Irish safety expert to advise teen site Ask.fm on how to beat cyberbullies

Controversial website Ask.fm has appointed an international team of safety advisers, including an Irish expert, in its latest bid to rescue the social media company’s reputation.

The five-member advisory board, based in the US, Britain and Ireland, will be tasked with helping Ask.fm develop policies and procedures to deal with online bullying and manipulation of its largely teenage user base.

The website, which was linked to a number of teen suicides here and abroad, moved its headquarters to Dublin late last year.

It said more safety meaures were on the way, including the appointment of a law enforcement liaison officer to work with the gardaí on issues of shared concern.

Dr Brian O’Neill of the Dublin Institute of Technology is the Irish member on the advisory board which, a spokesperson for Ask.fm said, is due to assemble for its first meeting shortly and will hold further discussions regularly by conference call.

Dr O’Neill, who is director of research, enterprise and innovation services at DIT, also serves as director of the EU Kids Online initiative in Ireland, is independent assessor of the ICT Coalition for Children Online in the EU and is chair of the Government’s Internet Content Governance task force.

“Children’s use of both the internet and mobile devices continues to shift rapidly, and key to ensuring youth safety online is an understanding of what motivates them, and their use of the technology,” he said.
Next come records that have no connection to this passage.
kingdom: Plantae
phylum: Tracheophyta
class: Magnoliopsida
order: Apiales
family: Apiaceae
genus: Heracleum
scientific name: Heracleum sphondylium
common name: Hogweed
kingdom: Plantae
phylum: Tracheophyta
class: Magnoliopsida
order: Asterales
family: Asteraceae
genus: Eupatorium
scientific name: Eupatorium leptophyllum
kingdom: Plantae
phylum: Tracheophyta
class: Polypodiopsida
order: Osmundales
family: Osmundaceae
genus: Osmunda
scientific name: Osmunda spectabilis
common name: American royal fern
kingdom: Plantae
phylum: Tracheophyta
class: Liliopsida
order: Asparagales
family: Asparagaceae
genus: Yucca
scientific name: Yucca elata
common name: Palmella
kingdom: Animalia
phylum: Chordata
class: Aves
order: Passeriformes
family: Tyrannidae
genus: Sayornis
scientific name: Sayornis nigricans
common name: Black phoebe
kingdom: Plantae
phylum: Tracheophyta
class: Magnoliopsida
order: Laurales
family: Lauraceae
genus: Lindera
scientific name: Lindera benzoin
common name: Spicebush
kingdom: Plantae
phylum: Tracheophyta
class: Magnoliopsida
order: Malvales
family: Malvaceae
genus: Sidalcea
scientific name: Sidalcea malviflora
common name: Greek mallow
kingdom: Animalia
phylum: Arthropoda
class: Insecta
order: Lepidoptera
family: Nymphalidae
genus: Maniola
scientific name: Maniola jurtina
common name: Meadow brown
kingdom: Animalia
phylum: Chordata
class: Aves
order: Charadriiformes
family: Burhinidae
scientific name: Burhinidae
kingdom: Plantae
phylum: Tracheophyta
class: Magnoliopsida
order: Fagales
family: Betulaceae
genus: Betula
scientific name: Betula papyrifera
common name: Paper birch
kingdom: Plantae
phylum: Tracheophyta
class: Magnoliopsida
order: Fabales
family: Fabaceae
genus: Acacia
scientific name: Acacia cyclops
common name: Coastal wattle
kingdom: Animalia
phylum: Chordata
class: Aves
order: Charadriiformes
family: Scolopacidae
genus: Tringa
“I look forward to teaming up with my peers in this space and guiding Ask.fm toward evidence-based strategies to keep younger audiences safe and responsible as they navigate their digital worlds.”

The other members are John Carr of the UK’s Children’s Charities’ Coalition on Internet Safety; Anne Collier, founder of the US-based site netfamilynews.org; Marsali Hancock, CEO of iKeepSafe.org and Dr Justin Patchin of the Cyberbullying Research Centre at the University of Wisconsin.

Doug Leeds, CEO of US based parent company, Ask.com, who bought Ask.fm from its much criticised Latvian owners last year, said the appointment of the safety advisory board was just the latest milestone in the overhaul of Ask.fm.

“It won’t be a quick or easy process, but step by step we are methodically tackling safety issues on Ask.fm, and are as committed as ever to making the site a safer and more positive place,” said Mr Leeds.

The site, which now has 150m individual users logging on every month, works by allowing people to create online profiles and then invite questions, both secret and public, from both anonymous and named other users on any topic.

Its largely anonymous nature and predominantly teenage user base has attracted accusations that it is a haven for cyberbullies, perverts and even extreme Islamist groups keen to recruit western Jihadists.

Ask.fm says since its take-over last year, it has substantially increased the number of online conversations it monitors and has made it easier for users to block and report unwanted contacts.

It also says it plans to develop partnerships with leading mental health and suicide prevention organisations to ensure it can provide support for users in crisis.

The new advisory board will work under the stewardship of Ask.fm’s newly appointed chief trust and safety officer, Catherine Teitelbaum who previously worked with Yahoo and the Family Online Safety Institute and was also involved with numerous government online safety taskforces in the US.